I'm not sure if I saw a homeless lady with a nursing baby last week.

She's in the camp with the lady that shouts at me sometimes for using a headlight at night. They've been there about a year; the crew that was there got cleaned out sub rosa while all eyes were in Santa Ana. In typical LA fashion, the LAPD went "no one is looking crack skulls" and got rid of a semi-functional community of squatters, some of which had been there since the late '80s. And in typical LA fashion, about a week later their entire population had been replaced by the folx kicked out of Orange County.

This didn't make the news, of course. So much doesn't.

I'm not sure what effect the powers-that-be thought it would have; clearing out the people who had adapted to the city and replacing them with refugees has had the result of radically increased trash, radically increased fecal coliform in the river, and a radical increase in attitude. The folx that were here mostly kept to themselves (the sane ones anyway) while the folx that replaced them want you to know they resent your presence at their personal nadir. So i don't know what to do about the lady who may or may not have a babe-in-arms. Because I know that as a denizen of the LA river she's one of the apex homeless. Compared to the failwhales who set up shop under an overpass on the freeway with four lanes of 70mph traffic on either side of them they're fuckin' Bear Grylls. And I know that should DSHS get involved things aren't necessarily going to get any better, DSHS in LA being what it is. But I also know Frogtown outdoors in August is a shitty place to be 2 months old.

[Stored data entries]
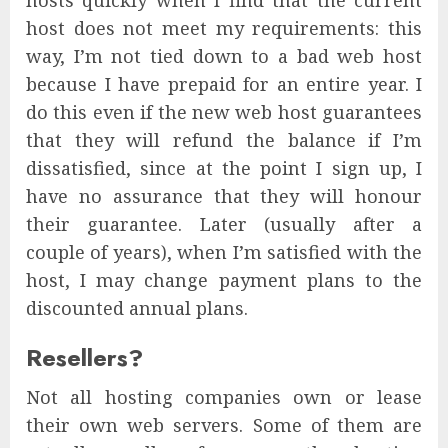
hosts quickly when I find that the current
host does not meet my requirements: this
way, I’m not tied down to a bad web host
because I have prepaid for an entire year. I
do this even if the new web host guarantees
that they will refund the balance if I’m
dissatisfied, since at the point I sign up, I
have no assurance that they will honour
their guarantee. Later (usually after a
couple of years), when I’m satisfied with the
host, I may change payment plans to the
discounted annual plans.
Resellers?
Not all hosting companies own or lease
their own web servers. Some of them are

WHAT YOU NEED TO DO ->
(a) Rewrite the passage on the LA river camp from "She's in the" up to and including "So much doesn't.", replacing "LAPD" with "police".
(b) Answer these questions from the passage on the LA river camp:
(i) About how long has the shouting lady's group been in the camp?
(ii) Since when had some of the squatters who were cleared out been there?
(iii) Where did the people who replaced the cleared-out community get kicked out of?

ANSWERS IN ORDER ->
(a)
She's in the camp with the lady that shouts at me sometimes for using a headlight at night. They've been there about a year; the crew that was there got cleaned out sub rosa while all eyes were in Santa Ana. In typical LA fashion, the police went "no one is looking crack skulls" and got rid of a semi-functional community of squatters, some of which had been there since the late '80s. And in typical LA fashion, about a week later their entire population had been replaced by the folx kicked out of Orange County.

This didn't make the news, of course. So much doesn't.

(b)
(i) About a year.
(ii) Since the late '80s.
(iii) Orange County.